Part:BBa_K3407018

Mini-3 endoribonuclease with araBAD promoter - RBS - and rrnBT1 terminator

Sequence and Features

Usage and Biology

This part was used to Express mini-3 from B. subtilis (BBa_K3407002)

The CDS encodes for mini-3, a small enzyme of 17,9 kDa (when his-tagged) involved in 23S and 50S rRNA processing, coded in the mrnC gene of Bacillus subtilis (UniProt ID:O31418). It belongs to the RNaseIII superfamily of nucleases of double stranded RNA (dsRNA) where enzymes are classified based on the presence of various functional elements associated to the catalytic domain [1]. Although Mini-3 shares high sequence homology with RNAseIII catalytic domains, it does not possess the usual double-stranded RNA binding domain (DRBD) nor any other accessory one, which led to the creation of a new class of RNAseIII (class 4) to include it [1][2].

Unlike other classes of RNAseIII showing secondary structures preferences in cleavage [3], mini3 shows a high sequence associated cleavage, cutting dsRNA containing “ACCU” with little off-targets [4], leaving 3’ protruding overhangs (Figure 1). Behaving as a counterpart of the known DNA restriction enzymes, these dsRNA sequence-dependent endoribonucleases are notably scarce at the moment in protein databases.

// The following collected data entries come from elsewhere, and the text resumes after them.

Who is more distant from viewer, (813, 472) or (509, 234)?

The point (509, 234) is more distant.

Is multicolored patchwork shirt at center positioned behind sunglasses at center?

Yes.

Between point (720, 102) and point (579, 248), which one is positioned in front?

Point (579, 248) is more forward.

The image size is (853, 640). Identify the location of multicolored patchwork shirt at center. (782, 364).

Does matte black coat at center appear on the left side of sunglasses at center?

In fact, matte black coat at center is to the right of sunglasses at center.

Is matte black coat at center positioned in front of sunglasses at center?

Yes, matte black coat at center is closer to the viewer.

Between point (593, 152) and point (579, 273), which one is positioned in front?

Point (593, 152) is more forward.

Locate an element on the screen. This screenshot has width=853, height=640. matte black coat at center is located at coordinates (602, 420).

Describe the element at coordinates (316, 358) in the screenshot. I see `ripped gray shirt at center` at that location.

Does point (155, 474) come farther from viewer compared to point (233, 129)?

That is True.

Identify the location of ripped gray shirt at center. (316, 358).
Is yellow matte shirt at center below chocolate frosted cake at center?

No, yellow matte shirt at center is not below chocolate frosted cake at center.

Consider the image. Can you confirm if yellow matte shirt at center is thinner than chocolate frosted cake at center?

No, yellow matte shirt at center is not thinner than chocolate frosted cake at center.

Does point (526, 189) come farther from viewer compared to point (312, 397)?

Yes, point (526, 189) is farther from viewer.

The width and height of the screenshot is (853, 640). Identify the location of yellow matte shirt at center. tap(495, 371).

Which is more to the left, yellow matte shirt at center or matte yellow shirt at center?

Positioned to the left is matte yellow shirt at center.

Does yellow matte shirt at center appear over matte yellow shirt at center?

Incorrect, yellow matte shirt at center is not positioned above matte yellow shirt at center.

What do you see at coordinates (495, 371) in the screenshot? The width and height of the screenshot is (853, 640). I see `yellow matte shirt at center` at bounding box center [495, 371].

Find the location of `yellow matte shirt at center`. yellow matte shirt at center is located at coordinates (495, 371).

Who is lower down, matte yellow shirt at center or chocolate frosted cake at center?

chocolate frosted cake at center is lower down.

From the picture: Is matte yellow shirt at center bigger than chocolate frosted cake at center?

Due to the clear interest in RNA manipulation, the European Commission supports the development or discovery of new dsRNA endoribonucleases of these characteristics [5]. Despite its high sequence similarity to RNAseIII, its interaction with dsRNA differs as the predicted contact is performed by dimers with its major grooves (Figure 2) [4]. It represents a valuable tool to accurately process synthetically designed RNA-based systems. Its crystal structure has been resolved (PDB cod: 4OUN) and RNA binding models have been performed [4], showing a proximal N and C- terminals located at the opposite side of the catalytic site, opening the possibilities to create fusion proteins without hampering RNA catalysis.

Experimental results

Expression

To overexpress Mini-3, we incubated E. coli BL21 (DE3) (negative control) and E. coli BL21 (DE3) transformed with the plasmids pBbE8c_mini3. When the cultures reached OD600 ≈ 0.6, they were induced with 20 mM L-arabinose for 4 hours at 37ºC and overnight at 20ºC. The total protein content of the cells was analysed by SDS-PAGE electrophoresis (Figure 3).

As seen in the SDS-PAGE of the total protein content (Figure 3), a band corresponding to the molecular weight of the C-terminal His-tagged Mini-3 shows that it was successfully overexpressed after induction with 20 mM L-arabinose. No additional bands can be observed in E. coli BL21 (DE3) pBbE8c_mini3 without induction, indicating that there is no leaky expression.

References

1. Olmedo, G., & Guzmán, P. (2008). Mini-III, a fourth class of RNase III catalyses maturation of the Bacillus subtilis 23S ribosomal RNA. Molecular Microbiology.
2. Redko, Y., Bechhofer, D. H., & Condon, C. (2008). Mini-III, an unusual member of the RNase III family of enzymes, catalyses 23S ribosomal RNA maturation in B. subtilis. Molecular Microbiology.
3. Nicholson, A. W. (2014). Ribonuclease III mechanisms of double-stranded RNA cleavage. Wiley Interdisciplinary Reviews: RNA.
4. Głów, D., Pianka, D., Sulej, A. A., Kozłowski, Ł. P., Czarnecka, J., Chojnowski, G., … Bujnicki, J. M. (2015). Sequence-specific cleavage of dsRNA by Mini-III RNase. Nucleic Acids Research.
5. Klincewicz, K. (n.d.). Stairway to Excellence Cohesion Policy and the Synergies with the Research and Innovation Funds Example of Synergies Molecular scissors for double stranded RNA-International Institute of Molecular and Cell Biology (IIMCB).